# DATA FOR PROCESSING:
━━━━━━

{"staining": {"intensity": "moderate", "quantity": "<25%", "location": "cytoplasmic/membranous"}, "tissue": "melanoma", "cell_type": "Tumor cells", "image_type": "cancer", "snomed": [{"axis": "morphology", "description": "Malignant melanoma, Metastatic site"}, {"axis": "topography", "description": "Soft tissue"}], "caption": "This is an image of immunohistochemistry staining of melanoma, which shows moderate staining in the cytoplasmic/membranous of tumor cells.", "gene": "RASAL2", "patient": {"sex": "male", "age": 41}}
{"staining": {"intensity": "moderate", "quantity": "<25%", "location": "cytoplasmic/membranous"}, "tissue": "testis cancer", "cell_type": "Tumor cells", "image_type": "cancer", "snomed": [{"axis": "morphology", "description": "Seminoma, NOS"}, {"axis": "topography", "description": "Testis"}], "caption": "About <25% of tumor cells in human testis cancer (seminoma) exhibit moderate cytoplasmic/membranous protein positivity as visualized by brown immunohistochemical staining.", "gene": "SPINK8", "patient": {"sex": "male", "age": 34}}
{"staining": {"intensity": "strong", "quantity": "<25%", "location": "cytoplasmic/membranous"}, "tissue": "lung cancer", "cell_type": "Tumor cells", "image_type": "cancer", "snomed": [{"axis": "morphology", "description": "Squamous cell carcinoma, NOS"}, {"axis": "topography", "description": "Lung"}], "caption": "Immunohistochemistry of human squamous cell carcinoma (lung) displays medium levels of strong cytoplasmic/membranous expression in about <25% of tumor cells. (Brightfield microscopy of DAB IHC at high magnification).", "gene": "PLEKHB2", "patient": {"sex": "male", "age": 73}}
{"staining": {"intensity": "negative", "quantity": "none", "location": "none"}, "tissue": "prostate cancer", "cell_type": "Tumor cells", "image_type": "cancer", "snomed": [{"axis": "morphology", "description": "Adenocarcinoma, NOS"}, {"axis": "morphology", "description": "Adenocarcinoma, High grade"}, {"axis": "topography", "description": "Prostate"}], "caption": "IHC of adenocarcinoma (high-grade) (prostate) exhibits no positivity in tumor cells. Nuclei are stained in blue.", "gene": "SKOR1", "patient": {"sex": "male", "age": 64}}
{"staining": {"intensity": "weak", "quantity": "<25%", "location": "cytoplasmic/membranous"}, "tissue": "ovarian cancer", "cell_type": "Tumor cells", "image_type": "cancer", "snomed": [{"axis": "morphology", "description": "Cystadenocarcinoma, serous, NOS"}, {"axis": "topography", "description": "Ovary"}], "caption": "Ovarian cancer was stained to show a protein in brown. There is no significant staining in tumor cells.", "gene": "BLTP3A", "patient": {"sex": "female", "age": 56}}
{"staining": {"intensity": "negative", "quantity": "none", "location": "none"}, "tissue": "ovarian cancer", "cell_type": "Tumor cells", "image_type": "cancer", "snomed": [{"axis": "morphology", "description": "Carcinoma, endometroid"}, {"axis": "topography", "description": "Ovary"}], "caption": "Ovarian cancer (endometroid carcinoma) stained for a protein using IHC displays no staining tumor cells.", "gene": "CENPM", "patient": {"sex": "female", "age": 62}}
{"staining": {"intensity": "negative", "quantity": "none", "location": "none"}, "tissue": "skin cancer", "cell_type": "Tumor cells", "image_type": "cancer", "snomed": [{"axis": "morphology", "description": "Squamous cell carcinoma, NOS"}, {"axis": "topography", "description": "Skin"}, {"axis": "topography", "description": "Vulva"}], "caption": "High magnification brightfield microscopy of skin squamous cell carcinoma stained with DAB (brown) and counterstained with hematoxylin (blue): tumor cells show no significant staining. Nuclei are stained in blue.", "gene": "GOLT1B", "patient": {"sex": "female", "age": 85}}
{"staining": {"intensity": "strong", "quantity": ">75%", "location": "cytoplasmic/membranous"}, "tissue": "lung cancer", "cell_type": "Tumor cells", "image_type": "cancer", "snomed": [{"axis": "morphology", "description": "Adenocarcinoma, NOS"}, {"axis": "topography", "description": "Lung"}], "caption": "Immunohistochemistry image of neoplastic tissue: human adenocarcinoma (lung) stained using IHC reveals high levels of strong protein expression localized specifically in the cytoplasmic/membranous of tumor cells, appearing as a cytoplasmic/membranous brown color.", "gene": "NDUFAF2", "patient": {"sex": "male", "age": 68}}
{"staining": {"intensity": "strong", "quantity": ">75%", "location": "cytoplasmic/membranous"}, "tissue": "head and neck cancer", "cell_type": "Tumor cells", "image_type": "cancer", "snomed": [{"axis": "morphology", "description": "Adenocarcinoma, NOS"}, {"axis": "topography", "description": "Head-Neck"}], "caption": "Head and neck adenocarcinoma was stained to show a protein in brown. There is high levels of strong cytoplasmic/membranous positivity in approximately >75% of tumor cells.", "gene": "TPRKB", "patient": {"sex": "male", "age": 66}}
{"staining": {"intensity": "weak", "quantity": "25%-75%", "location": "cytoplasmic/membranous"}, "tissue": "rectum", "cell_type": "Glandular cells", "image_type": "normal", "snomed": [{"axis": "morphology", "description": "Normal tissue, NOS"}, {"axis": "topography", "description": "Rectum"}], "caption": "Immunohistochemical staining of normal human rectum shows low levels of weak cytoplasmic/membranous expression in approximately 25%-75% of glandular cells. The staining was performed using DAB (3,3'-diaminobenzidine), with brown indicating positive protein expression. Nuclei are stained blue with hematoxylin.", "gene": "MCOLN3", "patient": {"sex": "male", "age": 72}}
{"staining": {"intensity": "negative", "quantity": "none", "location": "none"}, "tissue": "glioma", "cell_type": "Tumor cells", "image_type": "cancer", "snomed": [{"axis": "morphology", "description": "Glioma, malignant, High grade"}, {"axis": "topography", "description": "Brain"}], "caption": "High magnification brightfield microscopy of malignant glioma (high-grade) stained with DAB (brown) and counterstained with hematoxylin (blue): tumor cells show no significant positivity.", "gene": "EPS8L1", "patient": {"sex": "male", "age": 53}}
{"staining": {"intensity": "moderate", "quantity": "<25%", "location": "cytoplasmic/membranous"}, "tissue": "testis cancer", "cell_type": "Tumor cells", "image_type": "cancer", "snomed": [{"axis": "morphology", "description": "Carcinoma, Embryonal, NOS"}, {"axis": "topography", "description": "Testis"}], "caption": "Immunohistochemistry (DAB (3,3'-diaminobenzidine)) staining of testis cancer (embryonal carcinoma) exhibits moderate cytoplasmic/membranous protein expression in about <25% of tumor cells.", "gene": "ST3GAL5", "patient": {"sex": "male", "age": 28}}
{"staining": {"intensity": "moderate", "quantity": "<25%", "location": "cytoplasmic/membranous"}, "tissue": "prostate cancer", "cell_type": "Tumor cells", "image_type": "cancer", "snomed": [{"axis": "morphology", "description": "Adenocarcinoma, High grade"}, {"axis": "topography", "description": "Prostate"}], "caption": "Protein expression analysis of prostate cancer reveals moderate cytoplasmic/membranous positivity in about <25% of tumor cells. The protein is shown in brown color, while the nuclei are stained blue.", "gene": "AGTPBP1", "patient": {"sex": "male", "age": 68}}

━━━━━━

# AIM OF THE EXERCISE:
Transcribe the entire listing above precisely.

# SOLUTION FOR THIS PROBLEM:
{"staining": {"intensity": "moderate", "quantity": "<25%", "location": "cytoplasmic/membranous"}, "tissue": "melanoma", "cell_type": "Tumor cells", "image_type": "cancer", "snomed": [{"axis": "morphology", "description": "Malignant melanoma, Metastatic site"}, {"axis": "topography", "description": "Soft tissue"}], "caption": "This is an image of immunohistochemistry staining of melanoma, which shows moderate staining in the cytoplasmic/membranous of tumor cells.", "gene": "RASAL2", "patient": {"sex": "male", "age": 41}}
{"staining": {"intensity": "moderate", "quantity": "<25%", "location": "cytoplasmic/membranous"}, "tissue": "testis cancer", "cell_type": "Tumor cells", "image_type": "cancer", "snomed": [{"axis": "morphology", "description": "Seminoma, NOS"}, {"axis": "topography", "description": "Testis"}], "caption": "About <25% of tumor cells in human testis cancer (seminoma) exhibit moderate cytoplasmic/membranous protein positivity as visualized by brown immunohistochemical staining.", "gene": "SPINK8", "patient": {"sex": "male", "age": 34}}
{"staining": {"intensity": "strong", "quantity": "<25%", "location": "cytoplasmic/membranous"}, "tissue": "lung cancer", "cell_type": "Tumor cells", "image_type": "cancer", "snomed": [{"axis": "morphology", "description": "Squamous cell carcinoma, NOS"}, {"axis": "topography", "description": "Lung"}], "caption": "Immunohistochemistry of human squamous cell carcinoma (lung) displays medium levels of strong cytoplasmic/membranous expression in about <25% of tumor cells. (Brightfield microscopy of DAB IHC at high magnification).", "gene": "PLEKHB2", "patient": {"sex": "male", "age": 73}}
{"staining": {"intensity": "negative", "quantity": "none", "location": "none"}, "tissue": "prostate cancer", "cell_type": "Tumor cells", "image_type": "cancer", "snomed": [{"axis": "morphology", "description": "Adenocarcinoma, NOS"}, {"axis": "morphology", "description": "Adenocarcinoma, High grade"}, {"axis": "topography", "description": "Prostate"}], "caption": "IHC of adenocarcinoma (high-grade) (prostate) exhibits no positivity in tumor cells. Nuclei are stained in blue.", "gene": "SKOR1", "patient": {"sex": "male", "age": 64}}
{"staining": {"intensity": "weak", "quantity": "<25%", "location": "cytoplasmic/membranous"}, "tissue": "ovarian cancer", "cell_type": "Tumor cells", "image_type": "cancer", "snomed": [{"axis": "morphology", "description": "Cystadenocarcinoma, serous, NOS"}, {"axis": "topography", "description": "Ovary"}], "caption": "Ovarian cancer was stained to show a protein in brown. There is no significant staining in tumor cells.", "gene": "BLTP3A", "patient": {"sex": "female", "age": 56}}
{"staining": {"intensity": "negative", "quantity": "none", "location": "none"}, "tissue": "ovarian cancer", "cell_type": "Tumor cells", "image_type": "cancer", "snomed": [{"axis": "morphology", "description": "Carcinoma, endometroid"}, {"axis": "topography", "description": "Ovary"}], "caption": "Ovarian cancer (endometroid carcinoma) stained for a protein using IHC displays no staining tumor cells.", "gene": "CENPM", "patient": {"sex": "female", "age": 62}}
{"staining": {"intensity": "negative", "quantity": "none", "location": "none"}, "tissue": "skin cancer", "cell_type": "Tumor cells", "image_type": "cancer", "snomed": [{"axis": "morphology", "description": "Squamous cell carcinoma, NOS"}, {"axis": "topography", "description": "Skin"}, {"axis": "topography", "description": "Vulva"}], "caption": "High magnification brightfield microscopy of skin squamous cell carcinoma stained with DAB (brown) and counterstained with hematoxylin (blue): tumor cells show no significant staining. Nuclei are stained in blue.", "gene": "GOLT1B", "patient": {"sex": "female", "age": 85}}
{"staining": {"intensity": "strong", "quantity": ">75%", "location": "cytoplasmic/membranous"}, "tissue": "lung cancer", "cell_type": "Tumor cells", "image_type": "cancer", "snomed": [{"axis": "morphology", "description": "Adenocarcinoma, NOS"}, {"axis": "topography", "description": "Lung"}], "caption": "Immunohistochemistry image of neoplastic tissue: human adenocarcinoma (lung) stained using IHC reveals high levels of strong protein expression localized specifically in the cytoplasmic/membranous of tumor cells, appearing as a cytoplasmic/membranous brown color.", "gene": "NDUFAF2", "patient": {"sex": "male", "age": 68}}
{"staining": {"intensity": "strong", "quantity": ">75%", "location": "cytoplasmic/membranous"}, "tissue": "head and neck cancer", "cell_type": "Tumor cells", "image_type": "cancer", "snomed": [{"axis": "morphology", "description": "Adenocarcinoma, NOS"}, {"axis": "topography", "description": "Head-Neck"}], "caption": "Head and neck adenocarcinoma was stained to show a protein in brown. There is high levels of strong cytoplasmic/membranous positivity in approximately >75% of tumor cells.", "gene": "TPRKB", "patient": {"sex": "male", "age": 66}}
{"staining": {"intensity": "weak", "quantity": "25%-75%", "location": "cytoplasmic/membranous"}, "tissue": "rectum", "cell_type": "Glandular cells", "image_type": "normal", "snomed": [{"axis": "morphology", "description": "Normal tissue, NOS"}, {"axis": "topography", "description": "Rectum"}], "caption": "Immunohistochemical staining of normal human rectum shows low levels of weak cytoplasmic/membranous expression in approximately 25%-75% of glandular cells. The staining was performed using DAB (3,3'-diaminobenzidine), with brown indicating positive protein expression. Nuclei are stained blue with hematoxylin.", "gene": "MCOLN3", "patient": {"sex": "male", "age": 72}}
{"staining": {"intensity": "negative", "quantity": "none", "location": "none"}, "tissue": "glioma", "cell_type": "Tumor cells", "image_type": "cancer", "snomed": [{"axis": "morphology", "description": "Glioma, malignant, High grade"}, {"axis": "topography", "description": "Brain"}], "caption": "High magnification brightfield microscopy of malignant glioma (high-grade) stained with DAB (brown) and counterstained with hematoxylin (blue): tumor cells show no significant positivity.", "gene": "EPS8L1", "patient": {"sex": "male", "age": 53}}
{"staining": {"intensity": "moderate", "quantity": "<25%", "location": "cytoplasmic/membranous"}, "tissue": "testis cancer", "cell_type": "Tumor cells", "image_type": "cancer", "snomed": [{"axis": "morphology", "description": "Carcinoma, Embryonal, NOS"}, {"axis": "topography", "description": "Testis"}], "caption": "Immunohistochemistry (DAB (3,3'-diaminobenzidine)) staining of testis cancer (embryonal carcinoma) exhibits moderate cytoplasmic/membranous protein expression in about <25% of tumor cells.", "gene": "ST3GAL5", "patient": {"sex": "male", "age": 28}}
{"staining": {"intensity": "moderate", "quantity": "<25%", "location": "cytoplasmic/membranous"}, "tissue": "prostate cancer", "cell_type": "Tumor cells", "image_type": "cancer", "snomed": [{"axis": "morphology", "description": "Adenocarcinoma, High grade"}, {"axis": "topography", "description": "Prostate"}], "caption": "Protein expression analysis of prostate cancer reveals moderate cytoplasmic/membranous positivity in about <25% of tumor cells. The protein is shown in brown color, while the nuclei are stained blue.", "gene": "AGTPBP1", "patient": {"sex": "male", "age": 68}}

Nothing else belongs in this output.